Collateral Order Exception To The Final-Judgment Rule:

The collateral order exception to the final-judgment rule was first announced in Cohen v. Beneficial Indus. Loan Corp., 337 U.S. 541 ('49). Cohen recognized a 'small class' of district court decisions that finally determine claims collateral to other rights asserted in the action and are too important to be deferred until the whole case is adjudicated. Id. at 546. The small class of cases defined in Cohen consists of intermediate decisions satisfying three criteria: (1) the district court's order must finally dispose of the question; (2) the issue must be completely collateral to the cause of action asserted; and (3) the decision must involve an important right that would be 'lost, probably irreparably,' if review must await final judgment. Id.

An order dissolving a preliminary injunction is an interlocutory order appealable under 28 U.S.C. S 1292(a)(1). Other, usually not appealable, orders are reviewable if their legality is inextricably bound up with the legality of the dissolution of the injunction. 28 U.S.C. S 1292(a)(1) confers jurisdiction not only over orders concerning injunctions, but also over matters inextricably bound up with the injunctive order from which appeal is taken.
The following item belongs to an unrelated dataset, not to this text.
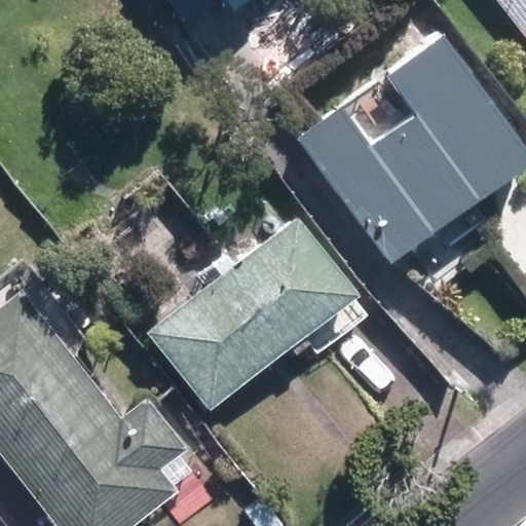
[(171,0),(176,6),(183,0),(219,0),(233,17),(255,0),(171,0)]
Transworld Airlines v. American Coupon Exch., 913 F.2d 676, 680 (9th Cir.'90). A summary judgment order that provides the legal authority to issue an injunction--that constitutes a 'necessary predicate' to complete review of the injunction--is inextricably bound up with the injunction. See id.

Where the justification for an interlocutory order is 'identical' to the justification for an interlocutory injunction, the former ruling is appealable as a merits order inextricably bound up with the injunctive ruling. Id. at 681.